2010.11.30 21:09 産経新聞
http://sankei.jp.msn.com/politics/policy/101130/plc1011302110030-n1.htm

 まず、逢沢一郎議員。申し訳ないが不敬であるという批判を免れることはできないであろう。私が民主党に同調することは少ないが、この新聞記事における民主党議員の批判はある意味で理解できる。携帯電話というのは、どこでも・いつでも連絡の取れる非常に便利な機械である。しかし、この「どこでも・いつでも」というのが曲者だ。今回のように、携帯電話の取り扱いに関するマナーというのは、使用者が十分に考えなければならない。ましてや儀式のときなどは非常に注意しなければならないのではないか。ましてや、天皇陛下のご臨席の儀式において携帯電話が鳴りだすというのは、さすがに「不注意」では済まされない。もちろん戦前ならば不敬罪ということになる。逢沢議員には「戦後でよかったですね」という皮肉が最も多くいってしまう。しかし、これは逢沢議員に限った問題ではなく、他の国会議員にも言える子どえ、本会議中にあるいは委員会審議中に携帯電話で遊んでいたり、民主党原口前総務大臣がツイッターの書き込みで審議に遅れるという事件もあった。これら、議会運営や儀式と個人のモラルの問題というのが当然のところであろう。

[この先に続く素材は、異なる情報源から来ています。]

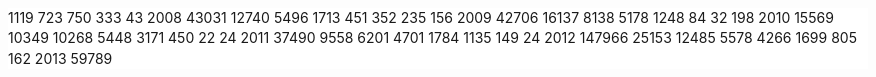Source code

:    <td style="text-align:right;"> 1119 </td>
   <td style="text-align:right;"> 723 </td>
   <td style="text-align:right;"> 750 </td>
   <td style="text-align:right;"> 333 </td>
   <td style="text-align:right;"> 43 </td>
  </tr>
  <tr>
   <td style="text-align:left;"> 2008 </td>
   <td style="text-align:right;"> 43031 </td>
   <td style="text-align:right;"> 12740 </td>
   <td style="text-align:right;"> 5496 </td>
   <td style="text-align:right;"> 1713 </td>
   <td style="text-align:right;"> 451 </td>
   <td style="text-align:right;"> 352 </td>
   <td style="text-align:right;"> 235 </td>
   <td style="text-align:right;"> 156 </td>
  </tr>
  <tr>
   <td style="text-align:left;"> 2009 </td>
   <td style="text-align:right;"> 42706 </td>
   <td style="text-align:right;"> 16137 </td>
   <td style="text-align:right;"> 8138 </td>
   <td style="text-align:right;"> 5178 </td>
   <td style="text-align:right;"> 1248 </td>
   <td style="text-align:right;"> 84 </td>
   <td style="text-align:right;"> 32 </td>
   <td style="text-align:right;"> 198 </td>
  </tr>
  <tr>
   <td style="text-align:left;"> 2010 </td>
   <td style="text-align:right;"> 15569 </td>
   <td style="text-align:right;"> 10349 </td>
   <td style="text-align:right;"> 10268 </td>
   <td style="text-align:right;"> 5448 </td>
   <td style="text-align:right;"> 3171 </td>
   <td style="text-align:right;"> 450 </td>
   <td style="text-align:right;"> 22 </td>
   <td style="text-align:right;"> 24 </td>
  </tr>
  <tr>
   <td style="text-align:left;"> 2011 </td>
   <td style="text-align:right;"> 37490 </td>
   <td style="text-align:right;"> 9558 </td>
   <td style="text-align:right;"> 6201 </td>
   <td style="text-align:right;"> 4701 </td>
   <td style="text-align:right;"> 1784 </td>
   <td style="text-align:right;"> 1135 </td>
   <td style="text-align:right;"> 149 </td>
   <td style="text-align:right;"> 24 </td>
  </tr>
  <tr>
   <td style="text-align:left;"> 2012 </td>
   <td style="text-align:right;"> 147966 </td>
   <td style="text-align:right;"> 25153 </td>
   <td style="text-align:right;"> 12485 </td>
   <td style="text-align:right;"> 5578 </td>
   <td style="text-align:right;"> 4266 </td>
   <td style="text-align:right;"> 1699 </td>
   <td style="text-align:right;"> 805 </td>
   <td style="text-align:right;"> 162 </td>
  </tr>
  <tr>
   <td style="text-align:left;"> 2013 </td>
   <td style="text-align:right;"> 59789 </td>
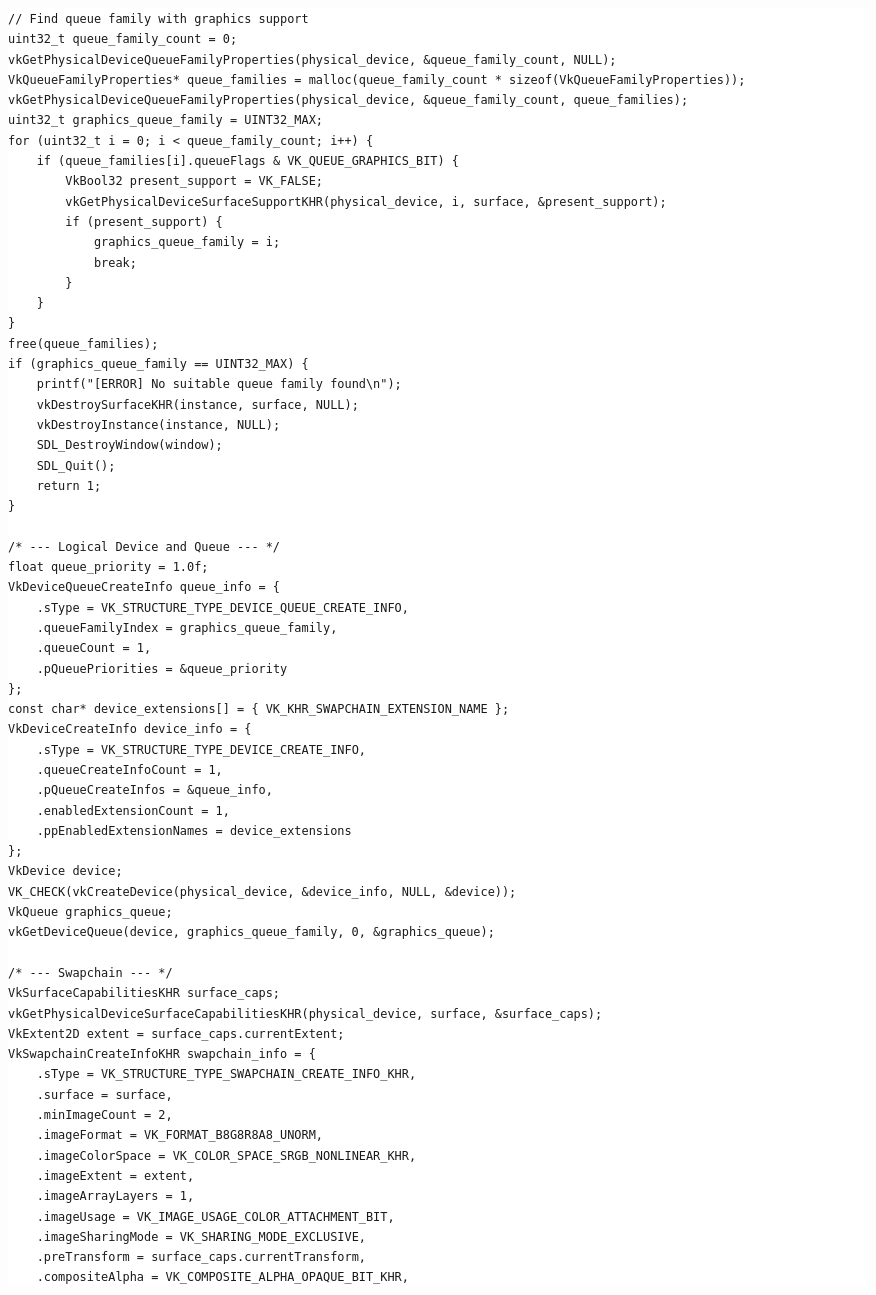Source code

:     // Find queue family with graphics support
    uint32_t queue_family_count = 0;
    vkGetPhysicalDeviceQueueFamilyProperties(physical_device, &queue_family_count, NULL);
    VkQueueFamilyProperties* queue_families = malloc(queue_family_count * sizeof(VkQueueFamilyProperties));
    vkGetPhysicalDeviceQueueFamilyProperties(physical_device, &queue_family_count, queue_families);
    uint32_t graphics_queue_family = UINT32_MAX;
    for (uint32_t i = 0; i < queue_family_count; i++) {
        if (queue_families[i].queueFlags & VK_QUEUE_GRAPHICS_BIT) {
            VkBool32 present_support = VK_FALSE;
            vkGetPhysicalDeviceSurfaceSupportKHR(physical_device, i, surface, &present_support);
            if (present_support) {
                graphics_queue_family = i;
                break;
            }
        }
    }
    free(queue_families);
    if (graphics_queue_family == UINT32_MAX) {
        printf("[ERROR] No suitable queue family found\n");
        vkDestroySurfaceKHR(instance, surface, NULL);
        vkDestroyInstance(instance, NULL);
        SDL_DestroyWindow(window);
        SDL_Quit();
        return 1;
    }

    /* --- Logical Device and Queue --- */
    float queue_priority = 1.0f;
    VkDeviceQueueCreateInfo queue_info = {
        .sType = VK_STRUCTURE_TYPE_DEVICE_QUEUE_CREATE_INFO,
        .queueFamilyIndex = graphics_queue_family,
        .queueCount = 1,
        .pQueuePriorities = &queue_priority
    };
    const char* device_extensions[] = { VK_KHR_SWAPCHAIN_EXTENSION_NAME };
    VkDeviceCreateInfo device_info = {
        .sType = VK_STRUCTURE_TYPE_DEVICE_CREATE_INFO,
        .queueCreateInfoCount = 1,
        .pQueueCreateInfos = &queue_info,
        .enabledExtensionCount = 1,
        .ppEnabledExtensionNames = device_extensions
    };
    VkDevice device;
    VK_CHECK(vkCreateDevice(physical_device, &device_info, NULL, &device));
    VkQueue graphics_queue;
    vkGetDeviceQueue(device, graphics_queue_family, 0, &graphics_queue);

    /* --- Swapchain --- */
    VkSurfaceCapabilitiesKHR surface_caps;
    vkGetPhysicalDeviceSurfaceCapabilitiesKHR(physical_device, surface, &surface_caps);
    VkExtent2D extent = surface_caps.currentExtent;
    VkSwapchainCreateInfoKHR swapchain_info = {
        .sType = VK_STRUCTURE_TYPE_SWAPCHAIN_CREATE_INFO_KHR,
        .surface = surface,
        .minImageCount = 2,
        .imageFormat = VK_FORMAT_B8G8R8A8_UNORM,
        .imageColorSpace = VK_COLOR_SPACE_SRGB_NONLINEAR_KHR,
        .imageExtent = extent,
        .imageArrayLayers = 1,
        .imageUsage = VK_IMAGE_USAGE_COLOR_ATTACHMENT_BIT,
        .imageSharingMode = VK_SHARING_MODE_EXCLUSIVE,
        .preTransform = surface_caps.currentTransform,
        .compositeAlpha = VK_COMPOSITE_ALPHA_OPAQUE_BIT_KHR,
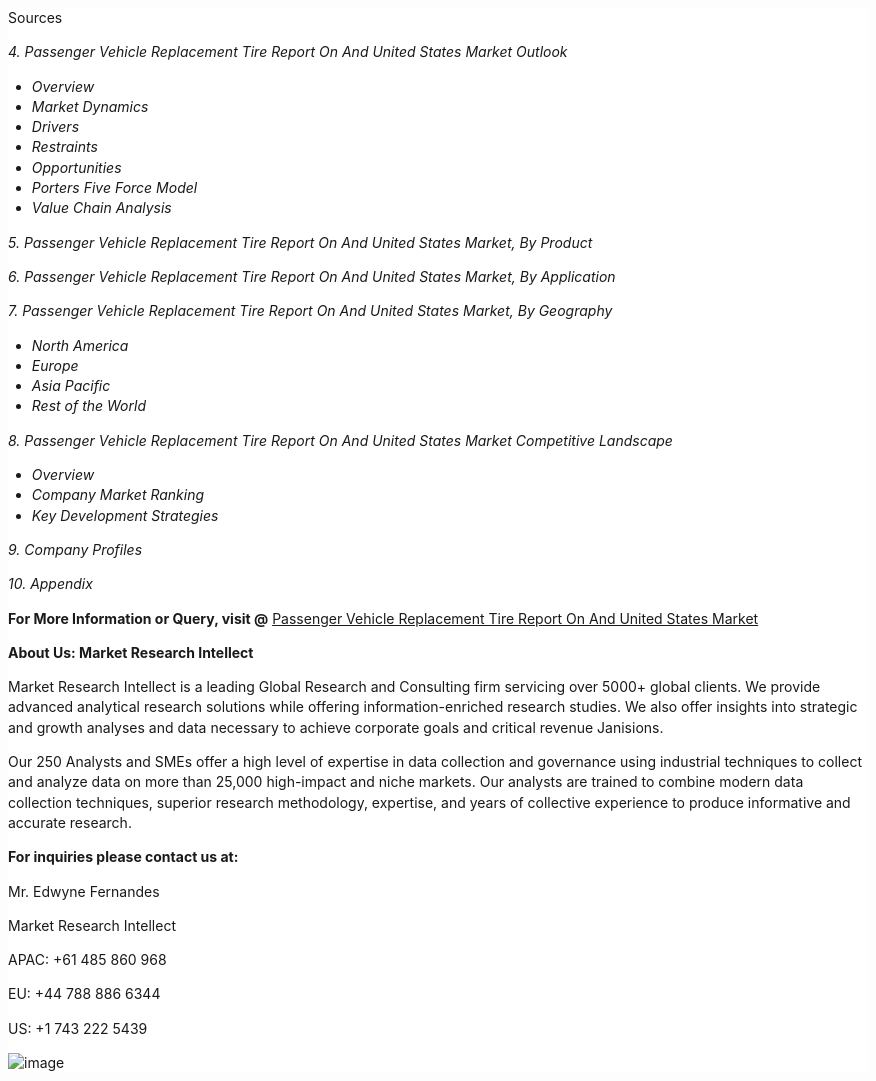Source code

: Sources</span></em></li></ul><p><em><span class="font-[700]">4. Passenger Vehicle Replacement Tire Report On And United States Market Outlook</span></em></p><ul><li><em><span class="">Overview</span></em></li><li><em><span class="">Market Dynamics</span></em></li><li><em><span class="">Drivers</span></em></li><li><em><span class="">Restraints</span></em></li><li><em><span class="">Opportunities</span></em></li><li><em><span class="">Porters Five Force Model</span></em></li><li><em><span class="">Value Chain Analysis</span></em></li></ul><p><em><span class="font-[700]">5. Passenger Vehicle Replacement Tire Report On And United States Market, By Product</span></em></p><p><em><span class="font-[700]">6. Passenger Vehicle Replacement Tire Report On And United States Market, By Application</span></em></p><p><em><span class="font-[700]">7. Passenger Vehicle Replacement Tire Report On And United States Market, By Geography</span></em></p><ul><li><em><span class="">North America</span></em></li><li><em><span class="">Europe</span></em></li><li><em><span class="">Asia Pacific</span></em></li><li><em><span class="">Rest of the World</span></em></li></ul><p><em><span class="font-[700]">8. Passenger Vehicle Replacement Tire Report On And United States Market Competitive Landscape</span></em></p><ul><li><em><span class="">Overview</span></em></li><li><em><span class="">Company Market Ranking</span></em></li><li><em><span class="">Key Development Strategies</span></em></li></ul><p><em><span class="font-[700]">9. Company Profiles</span></em></p><p><em><span class="font-[700]">10. Appendix</span></em></p><p><span class="font-[700]"><strong>For More Information or Query, visit&nbsp;@</strong>&nbsp;</span><span class="font-[700]"><a href="https://www.marketresearchintellect.com/product/global-passenger-vehicle-replacement-tire-report-on-and-united-states-market/?utm_source=Linkedin&utm_medium=027" target="_blank" data-tracking-control-name="article-ssr-frontend-pulse_little-text-block" data-tracking-will-navigate="" data-test-link="">Passenger Vehicle Replacement Tire Report On And United States Market</a></span></p><p><strong><span class="font-[700]">About Us: Market Research Intellect</span></strong></p><p><span class="">Market Research Intellect is a leading Global Research and Consulting firm servicing over 5000+ global clients. We provide advanced analytical research solutions while offering information-enriched research studies.&nbsp;</span>We also offer insights into strategic and growth analyses and data necessary to achieve corporate goals and critical revenue Janisions.</p><p><span class="">Our 250 Analysts and SMEs offer a high level of expertise in data collection and governance using industrial techniques to collect and analyze data on more than 25,000 high-impact and niche markets. Our analysts are trained to combine modern data collection techniques, superior research methodology, expertise, and years of collective experience to produce informative and accurate research.</span></p><p><strong>For inquiries please contact us at:</strong></p><p>Mr. Edwyne Fernandes</p><p>Market Research Intellect</p><p>APAC: +61 485 860 968</p><p>EU: +44 788 886 6344</p><p>US: +1 743 222 5439</p>
![image](https://github.com/user-attachments/assets/3113864f-7214-44b2-86dd-5cbacf5d80fc)
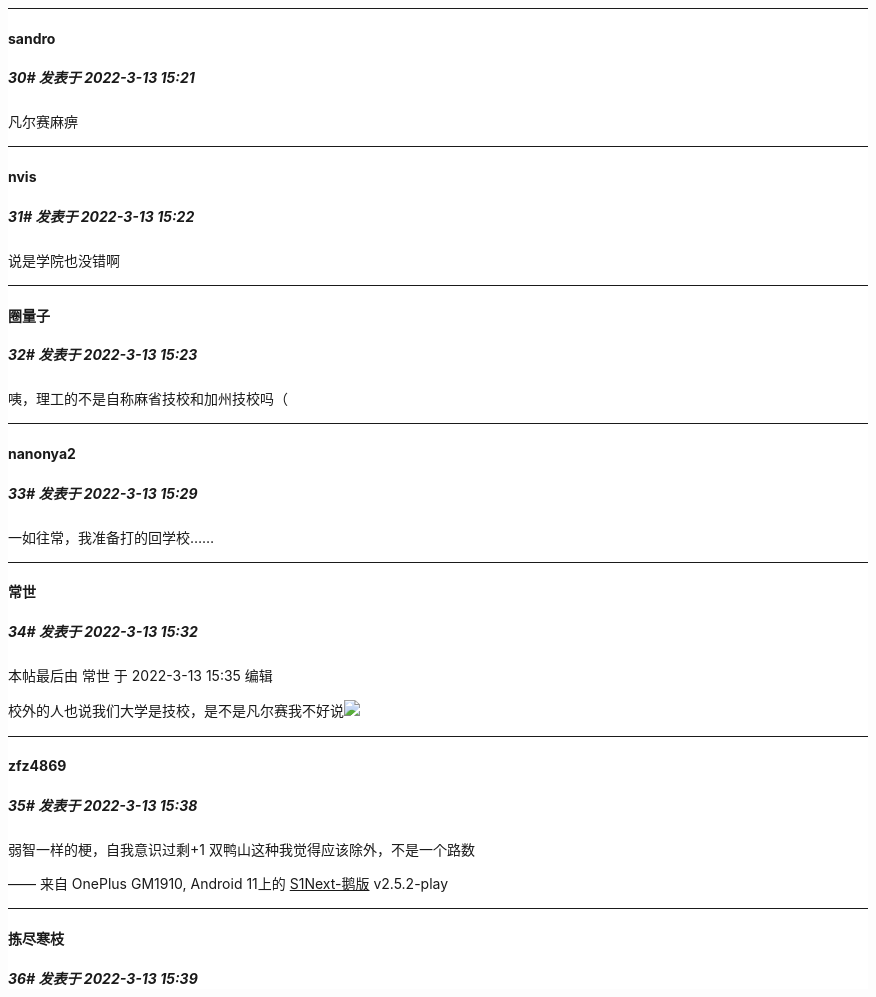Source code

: *****

####  sandro  
##### 30#       发表于 2022-3-13 15:21

凡尔赛麻痹



*****

####  nvis  
##### 31#       发表于 2022-3-13 15:22

说是学院也没错啊

*****

####  圈量子  
##### 32#       发表于 2022-3-13 15:23

咦，理工的不是自称麻省技校和加州技校吗（

*****

####  nanonya2  
##### 33#       发表于 2022-3-13 15:29

一如往常，我准备打的回学校……

*****

####  常世  
##### 34#       发表于 2022-3-13 15:32

 本帖最后由 常世 于 2022-3-13 15:35 编辑 

校外的人也说我们大学是技校，是不是凡尔赛我不好说<img src="https://static.saraba1st.com/image/smiley/face2017/020.png" referrerpolicy="no-referrer">

*****

####  zfz4869  
##### 35#       发表于 2022-3-13 15:38

弱智一样的梗，自我意识过剩+1
双鸭山这种我觉得应该除外，不是一个路数

—— 来自 OnePlus GM1910, Android 11上的 [S1Next-鹅版](https://github.com/ykrank/S1-Next/releases) v2.5.2-play

*****

####  拣尽寒枝  
##### 36#       发表于 2022-3-13 15:39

 もっとひどいのが中井前国家公安委員長。逢沢議員の場合は、まだ「過失」で済むかもしれない。しかし、野次を飛ばすという行為は「故意」意外に考えられない。「秋篠宮さまに向け得言うはずがない」というような言い訳が通用するわけではない。そもそも天皇陛下皇后陛下、そして秋篠宮殿下妃殿下を迎えた「儀式」で野次を飛ばす行為自体がモラルのなさを物語っている。審議や会議ではない。「儀式」だ。通常の国会ではない。その中には、各国の大使など外交官も含まれている。中井前国家公安委員長は、全世界に「儀式で野次を飛ばす前大臣」として、日本の信用とモラルを完全に貶めた。もしも逢沢議員が不敬罪であるならば、中井前国家公安委員長は「国恥罪」である。完全に国会の威信を貶めた。もちろん「不敬時」であることにまったく変わりはない。単純に不敬を働いたというだけではなく、国をおかしくしたということである。民主党は、このような人を閣僚にした政党である。菅直人の日の丸への不敬や君が代斉唱をしなかったことも、なんとなくこのような閣僚がいるということから想像がつく。
 このほかにも、天皇家の前で赤い服の議員が複数いたことも、問題だとする意見がある。前に書いたが、両院記者会には昭和一桁の人が少なくない。戦後の「レッドパージ」や戦前の「共産党弾圧」をリアルタイムで知っている人が少なくない。今回の儀式でも「この天皇陛下が生まれた時のちょうちん行列を思い出す」とか、「今言っていた帝国議会の最終回も通常国会の第一回もここで体験した」などの話を聞く。その人々が「天皇の前に、日の丸の赤以外のを身につけている人がいるとは…」といっている。赤が表す意味などを考えれば、ファッションという単語で済まされる問題ではない。儀式は、当然に歴した伝統から行われるものである。当然に赤という色の象徴性や、天皇家の歴史、国会の歴史をしっかりを学んでから「何が不失礼(不敬)当たるか」というマナーを学ぶ最低限のことが必要ではないのか。
 国会議員という、国家の指導者的立場の人がこれだけ不敬である。失礼である。マナーがない。国家そのものが「モラルハザード」になってしまっているのではないか。国会の儀式に参加した外交官がどのような報告を本国にしているのか。国家を売れいているのは私だけだろうか。